Together with Laudes Foundation, we were co-funding a program under the Planet Tracker umbrella called Textiles Tracker, to support investors and owners to better minimise fashion’s negative impacts on people and planet.
- Finded the points in the textiles supply chain that are creating the greatest damage,
- analysed their financial value,
- provided transparency of ownership and,
- through owners and investors, sought to create pressure for change in industry practices.
Valuing natural capital in the textile industry and relating it to financial risk creates potential to catalyse a change in investment behaviour. And by factoring in the cost of natural capital into financial flows, change can happen far more rapidly as businesses cannot risk loss of capital.
The findings of Planet Tracker’s research are shared with investors with holdings in companies across the textile and fashion value chain. Investors are also advised on how to measure the environmental risks of their specific portfolios.
Why targeting the fashion industry?
Global investors are also owners and major shareholders in the fashion value chain, and therefore uniquely positioned to create positive change with both speed and scale.
According to Planet Tracker, clothing production globally has doubled since 2000 whilst we use our clothes less times, with up to 73% of produced clothing ending up in landfill annually.
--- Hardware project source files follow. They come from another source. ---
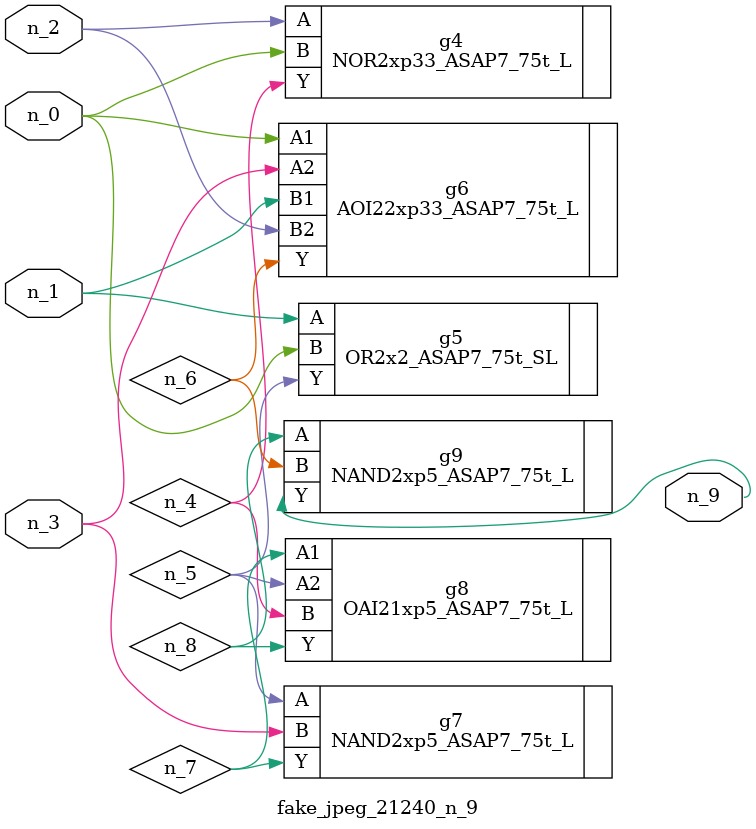
<source format=v>
module fake_jpeg_21240_n_9 (n_0, n_3, n_2, n_1, n_9);

input n_0;
input n_3;
input n_2;
input n_1;

output n_9;

wire n_4;
wire n_8;
wire n_6;
wire n_5;
wire n_7;

NOR2xp33_ASAP7_75t_L g4 ( 
.A(n_2),
.B(n_0),
.Y(n_4)
);

OR2x2_ASAP7_75t_SL g5 ( 
.A(n_1),
.B(n_0),
.Y(n_5)
);

AOI22xp33_ASAP7_75t_L g6 ( 
.A1(n_0),
.A2(n_3),
.B1(n_1),
.B2(n_2),
.Y(n_6)
);

NAND2xp5_ASAP7_75t_L g7 ( 
.A(n_5),
.B(n_3),
.Y(n_7)
);

OAI21xp5_ASAP7_75t_L g8 ( 
.A1(n_7),
.A2(n_5),
.B(n_4),
.Y(n_8)
);

NAND2xp5_ASAP7_75t_L g9 ( 
.A(n_8),
.B(n_6),
.Y(n_9)
);


endmodule
</source>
Needless to say, the industry’s current sourcing and manufacturing processes are unsustainable.
Without change, business-as-usual dynamics are projected as follows by 2050:
- Carbon emissions will represent 26% of the global carbon budget (vs 2% in 2015).
- Non-renewable energy inputs into the supply chain (oil, coal) will increase to 300m tonnes per year (vs. 98m in 2015).
- Microplastic fibres entering the ocean will accumulate to 22m tonnes (the equivalent of four billion polyester t-shirts entering the ocean each year until 2050).
Many aspects of the textiles supply chain have potentially large risks if natural capital is not properly costed into financial valuations – from the design that drives the choices of raw materials and dyes, to processing and manufacturing, through to disposal and waste management.
By understanding the fashion industry’s investment systems and quantifying financial flows at risk, the hypothesis is that change will occur far more rapidly as businesses cannot risk loss of capital or indeed reputation which has a knock-on impact on financial flows.